» WHAT YOU WILL DO:
Return the tail of the records exactly, starting from the line containing "Fuel-to-Coolant Mass Ratio" and ending with the final line.
─── LISTED ENTRIES ───
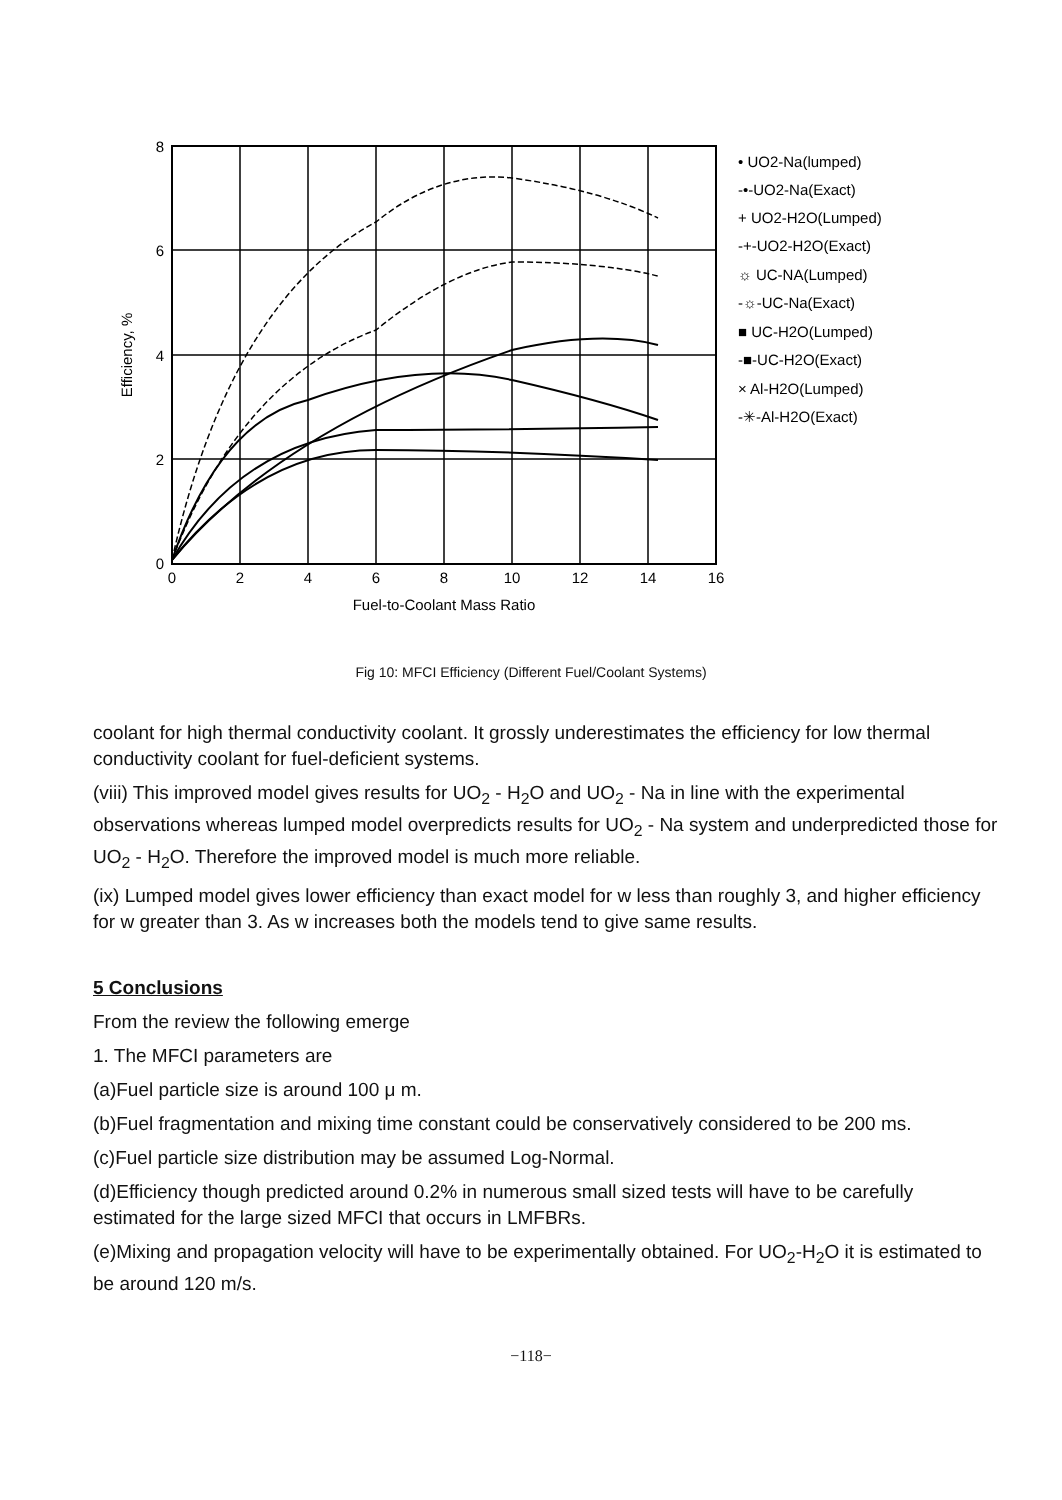8
6
4
2
0
0
2
4
6
8
10
12
14
16
Fuel-to-Coolant Mass Ratio
Efficiency, %
• UO2-Na(lumped)
-•-UO2-Na(Exact)
+ UO2-H2O(Lumped)
-+-UO2-H2O(Exact)
☼ UC-NA(Lumped)
-☼-UC-Na(Exact)
■ UC-H2O(Lumped)
-■-UC-H2O(Exact)
× Al-H2O(Lumped)
-✳-Al-H2O(Exact)
Fig 10: MFCI Efficiency (Different Fuel/Coolant Systems)
coolant for high thermal conductivity coolant. It grossly underestimates the efficiency for low thermal conductivity coolant for fuel-deficient systems.
(viii) This improved model gives results for UO<sub>2</sub> - H<sub>2</sub>O and UO<sub>2</sub> - Na in line with the experimental observations whereas lumped model overpredicts results for UO<sub>2</sub> - Na system and underpredicted those for UO<sub>2</sub> - H<sub>2</sub>O. Therefore the improved model is much more reliable.
(ix) Lumped model gives lower efficiency than exact model for w less than roughly 3, and higher efficiency for w greater than 3. As w increases both the models tend to give same results.
5 Conclusions
From the review the following emerge
1. The MFCI parameters are
(a)Fuel particle size is around 100 μ m.
(b)Fuel fragmentation and mixing time constant could be conservatively considered to be 200 ms.
(c)Fuel particle size distribution may be assumed Log-Normal.
(d)Efficiency though predicted around 0.2% in numerous small sized tests will have to be carefully estimated for the large sized MFCI that occurs in LMFBRs.
(e)Mixing and propagation velocity will have to be experimentally obtained. For UO<sub>2</sub>-H<sub>2</sub>O it is estimated to be around 120 m/s.
−118−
───
» REPLY TO THE EXERCISE:
Fuel-to-Coolant Mass Ratio
Efficiency, %
• UO2-Na(lumped)
-•-UO2-Na(Exact)
+ UO2-H2O(Lumped)
-+-UO2-H2O(Exact)
☼ UC-NA(Lumped)
-☼-UC-Na(Exact)
■ UC-H2O(Lumped)
-■-UC-H2O(Exact)
× Al-H2O(Lumped)
-✳-Al-H2O(Exact)
Fig 10: MFCI Efficiency (Different Fuel/Coolant Systems)
coolant for high thermal conductivity coolant. It grossly underestimates the efficiency for low thermal conductivity coolant for fuel-deficient systems.
(viii) This improved model gives results for UO<sub>2</sub> - H<sub>2</sub>O and UO<sub>2</sub> - Na in line with the experimental observations whereas lumped model overpredicts results for UO<sub>2</sub> - Na system and underpredicted those for UO<sub>2</sub> - H<sub>2</sub>O. Therefore the improved model is much more reliable.
(ix) Lumped model gives lower efficiency than exact model for w less than roughly 3, and higher efficiency for w greater than 3. As w increases both the models tend to give same results.
5 Conclusions
From the review the following emerge
1. The MFCI parameters are
(a)Fuel particle size is around 100 μ m.
(b)Fuel fragmentation and mixing time constant could be conservatively considered to be 200 ms.
(c)Fuel particle size distribution may be assumed Log-Normal.
(d)Efficiency though predicted around 0.2% in numerous small sized tests will have to be carefully estimated for the large sized MFCI that occurs in LMFBRs.
(e)Mixing and propagation velocity will have to be experimentally obtained. For UO<sub>2</sub>-H<sub>2</sub>O it is estimated to be around 120 m/s.
−118−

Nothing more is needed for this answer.